3. The effects described above were reproducible.
Results that only partially satisfied the assessment criteria described above were considered on a case-by-case basis.

Statistics:

Statistical significance of mutant frequencies was carried out according to the UKEMS guidelines. The control log mutant frequency (LMF) was compared with the LMF from each treatment concentration and the data were checked for a linear trend in mutant frequency with test article treatment. These tests require the calculation of the heterogeneity factor to obtain a modified estimate of variance.

Results and discussion

Additional information on results:

TEST-SPECIFIC CONFOUNDING FACTORS
Osmolality and pH measurements on post-treatment media were taken in the cytotoxicity Range-Finder Experiment.
- Effects of pH and osmolality: No marked changes in osmolality or pH were observed in the Range-Finder at the highest concentrations analysed (1482 µg/mL) as compared to the concurrent vehicle controls (individual data not reported).

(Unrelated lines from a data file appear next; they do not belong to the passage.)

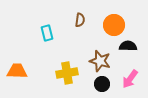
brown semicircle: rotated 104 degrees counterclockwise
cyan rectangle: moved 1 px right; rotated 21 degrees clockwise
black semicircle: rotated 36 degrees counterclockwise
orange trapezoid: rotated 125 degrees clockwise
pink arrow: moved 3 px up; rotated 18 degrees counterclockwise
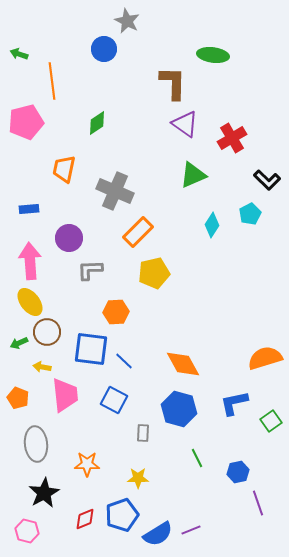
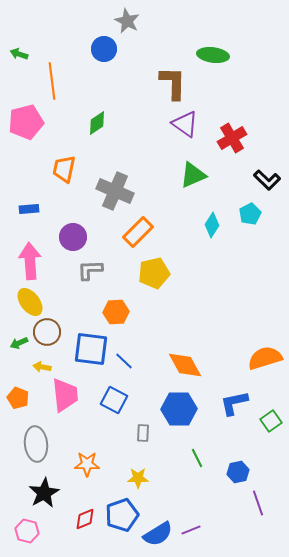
purple circle at (69, 238): moved 4 px right, 1 px up
orange diamond at (183, 364): moved 2 px right, 1 px down
blue hexagon at (179, 409): rotated 16 degrees counterclockwise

RANGE-FINDING/SCREENING STUDIES: 6 concentrations were tested in the absence and presence of S9 ranging from 46.31 to 1482 µg/mL (equivalent to 10 mM at the highest concentration tested). The highest concentration analysed was 1482 µg/mL, which gave 103% and 65% RS in the absence and presence of S9, respectively.

COMPARISON WITH HISTORICAL CONTROL DATA: yes; comparison of controls with historical means of the positive control substances.

ADDITIONAL INFORMATION ON CYTOTOXICITY:
In Experiment I, 8 concentrations, ranging from 200 to 1482 g/mL, were tested in the absence and presence of S9. 7 days after treatment, the highest concentration analysed gave 107% and 95% RS in the absence and presence of S9 respectively.
In Experiment II, 7 concentrations, ranging from 100 to 1482 µg/mL, were tested in the absence and presence of S9. 7 days after treatment, the highest concentration analysed gave 68% and 107% RS, respectively.

Remarks on result:

other: all strains/cell types tested

Remarks:

Migrated from field 'Test system'.

Applicant's summary and conclusion

Conclusions:

Interpretation of results (migrated information):
negative

It is concluded that ammonium thiosulfate did not induce mutation at the hprt locus of L5178Y mouse lymphoma cells when tested under the conditions employed in this study in the absence and presence of a rat liver metabolic activation system (S9).

Executive summary:

Ammonium thiosulfate was assayed for the ability to induce mutation at the hypoxanthine-guanine phosphoribosyl transferase (hprt) locus (6-thioguanine [6TG] resistance) in mouse lymphoma cells. The study consisted of a cytotoxicity Range-Finder experiment followed by two independent experiments, each conducted in the absence and presence of metabolic activation (S9).

The test article was formulated in water for irrigation (purified water). A 3 -hour treatment incubation period was used for all experiments.

In the cytotoxicity Range-Finder Experiment, 6 concentrations were tested in the absence and presence of S9, ranging from 46.31 to 1482 mg/mL (equivalent to 10 mM at the highest concentration tested). The highest concentration analysed was 1482 mg/mL, which gave 103% and 65% relative survival (RS) in the absence and presence of S‑9, respectively.

In Experiment I, concentrations, ranging from 200 to 1482 mg/mL, were tested in the absence and presence of S9. 7 days after treatment all concentrations in the absence and presence of S9 were selected to determine viability and 6TG resistance. The highest concentration analysed was 1482 mg/mL, which gave 107% and 95% RS in the absence and presence of S9 respectively.

In Experiment II, concentrations, ranging from 100 to 1482 mg/mL, were tested in the absence and presence of S9. 7 days after treatment, the highest concentration analysed to determine viability and 6TG resistance was 1482 mg/mL, which gave 68% and 107% RS in the absence and presence of S9, respectively.

Vehicle and positive control treatments were included in each Mutation Experiment.

In Experiments I and II no statistically significant increases in mutant frequency were observed following treatment with ammonium thiosulfate at any concentration tested in the absence and presence of S9 and there were no significant linear trends.